WHAT IS NEEDED – The listing below holds a line with "focal_mm: 4.25" and a line with "exposure_s: 1/250". Reproduce those two lines exactly, plus everything between them.
[Opening DATA EXTRACTS section]
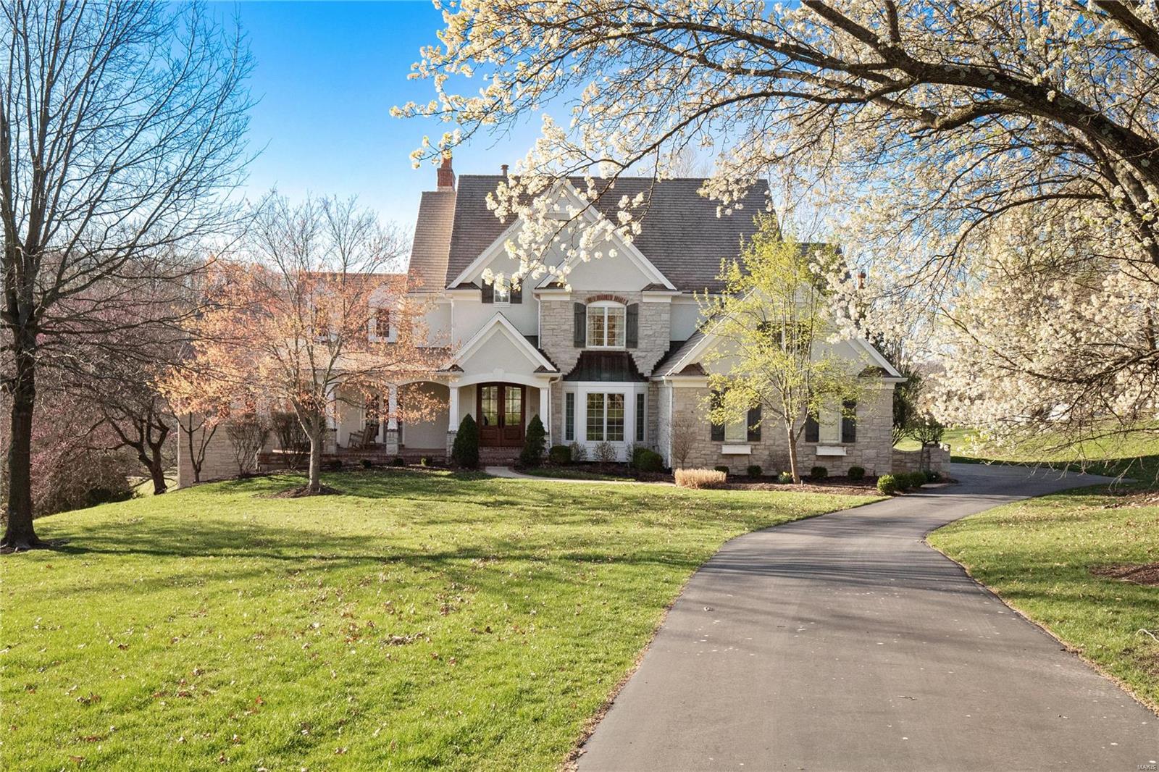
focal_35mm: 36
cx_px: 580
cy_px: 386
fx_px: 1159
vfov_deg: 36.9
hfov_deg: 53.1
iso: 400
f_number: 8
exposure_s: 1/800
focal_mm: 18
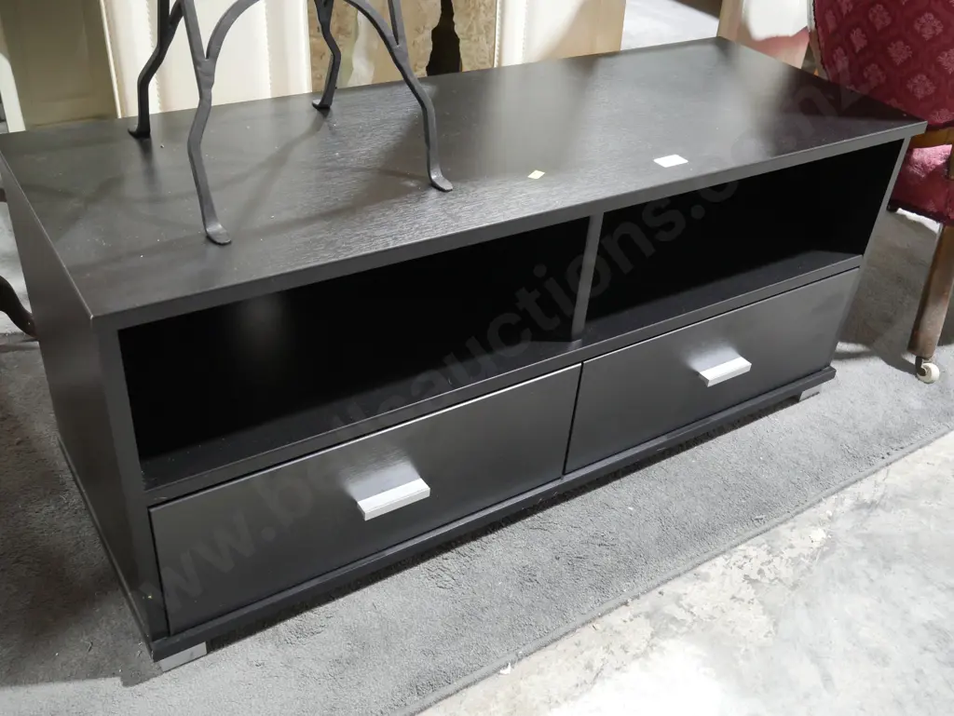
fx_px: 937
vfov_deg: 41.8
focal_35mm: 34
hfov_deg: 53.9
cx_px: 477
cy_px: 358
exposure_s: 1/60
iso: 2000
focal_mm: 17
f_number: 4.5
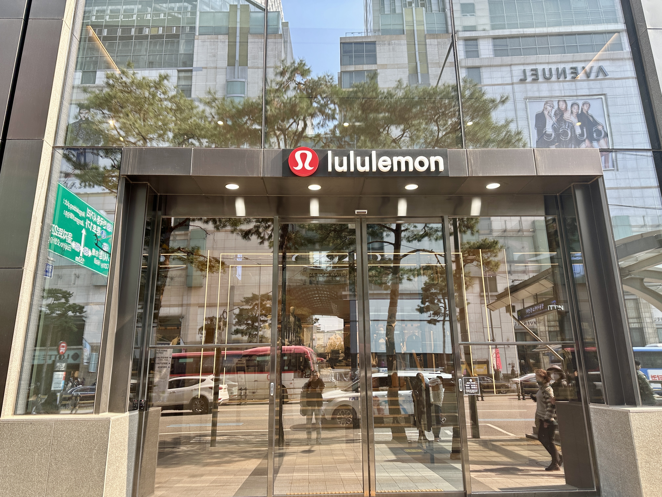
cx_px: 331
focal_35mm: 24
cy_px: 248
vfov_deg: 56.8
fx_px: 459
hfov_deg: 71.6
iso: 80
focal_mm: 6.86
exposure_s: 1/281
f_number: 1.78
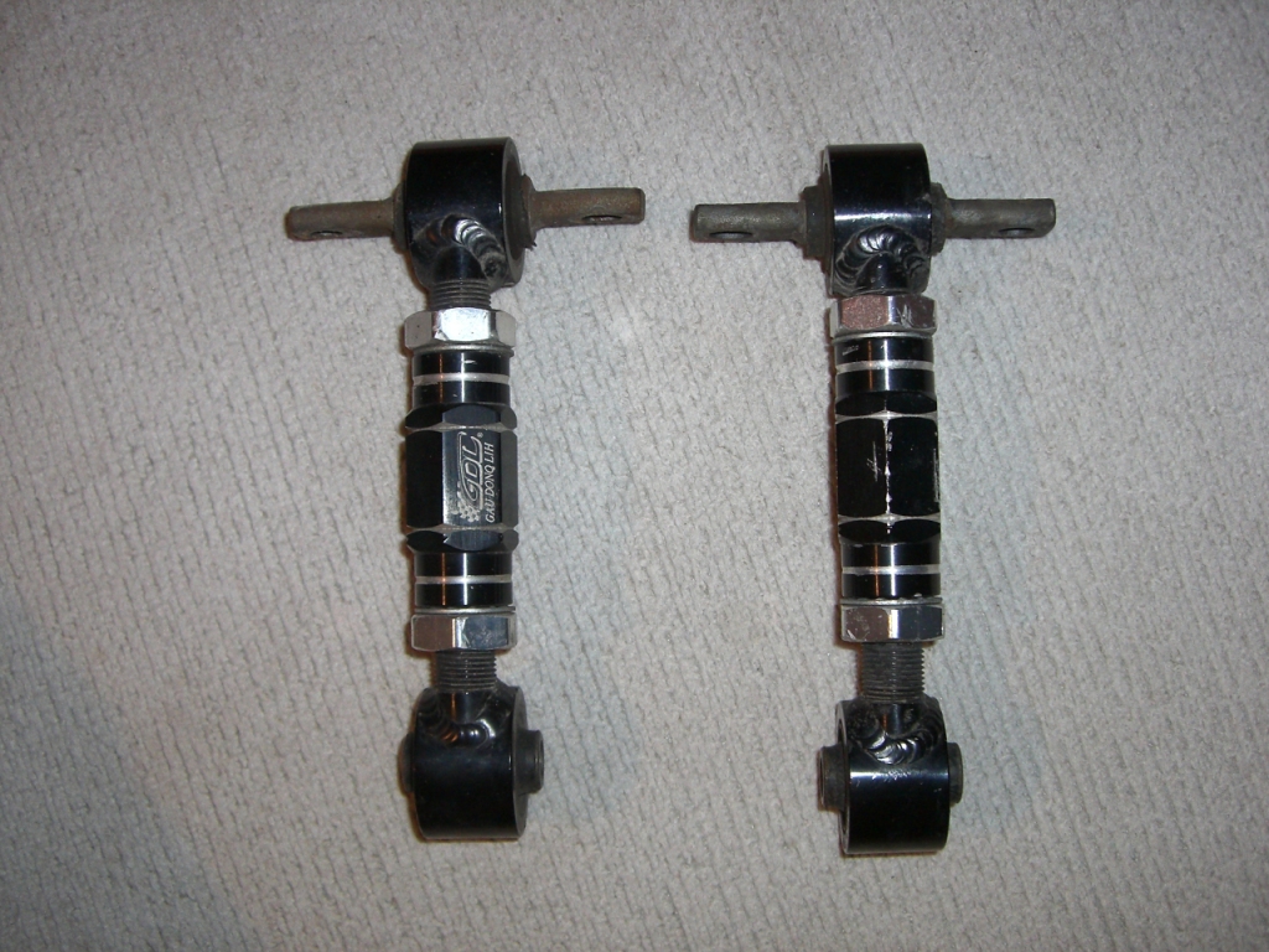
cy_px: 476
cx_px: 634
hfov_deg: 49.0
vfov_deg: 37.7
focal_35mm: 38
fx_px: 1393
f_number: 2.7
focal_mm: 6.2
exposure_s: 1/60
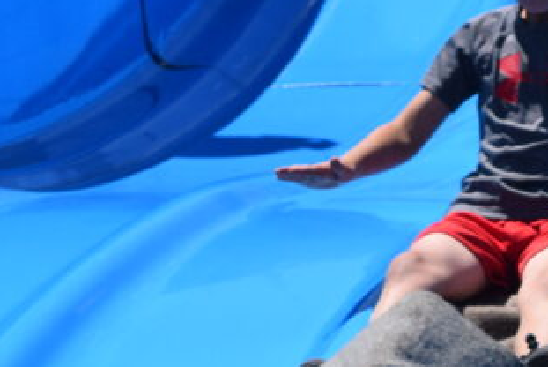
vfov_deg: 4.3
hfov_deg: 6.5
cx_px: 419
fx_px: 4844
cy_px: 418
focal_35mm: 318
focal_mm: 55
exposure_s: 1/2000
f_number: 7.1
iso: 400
[Closing DATA EXTRACTS section]
[Opening DATA EXTRACTS section]
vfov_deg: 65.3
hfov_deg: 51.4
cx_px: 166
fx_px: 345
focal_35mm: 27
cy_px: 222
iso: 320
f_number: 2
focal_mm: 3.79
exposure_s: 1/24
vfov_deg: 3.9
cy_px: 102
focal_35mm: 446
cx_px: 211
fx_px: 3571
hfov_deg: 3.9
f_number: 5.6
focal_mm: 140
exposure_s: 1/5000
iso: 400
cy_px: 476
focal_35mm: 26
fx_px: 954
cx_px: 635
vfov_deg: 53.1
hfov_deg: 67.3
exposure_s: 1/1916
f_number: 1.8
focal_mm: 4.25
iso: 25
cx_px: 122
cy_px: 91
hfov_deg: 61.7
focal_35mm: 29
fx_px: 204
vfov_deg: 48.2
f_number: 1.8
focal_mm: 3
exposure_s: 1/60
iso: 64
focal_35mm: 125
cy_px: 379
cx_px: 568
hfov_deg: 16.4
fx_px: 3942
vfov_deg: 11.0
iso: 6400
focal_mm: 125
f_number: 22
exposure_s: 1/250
[Closing DATA EXTRACTS section]
ANSWER SPACE –
focal_mm: 4.25
iso: 25
cx_px: 122
cy_px: 91
hfov_deg: 61.7
focal_35mm: 29
fx_px: 204
vfov_deg: 48.2
f_number: 1.8
focal_mm: 3
exposure_s: 1/60
iso: 64
focal_35mm: 125
cy_px: 379
cx_px: 568
hfov_deg: 16.4
fx_px: 3942
vfov_deg: 11.0
iso: 6400
focal_mm: 125
f_number: 22
exposure_s: 1/250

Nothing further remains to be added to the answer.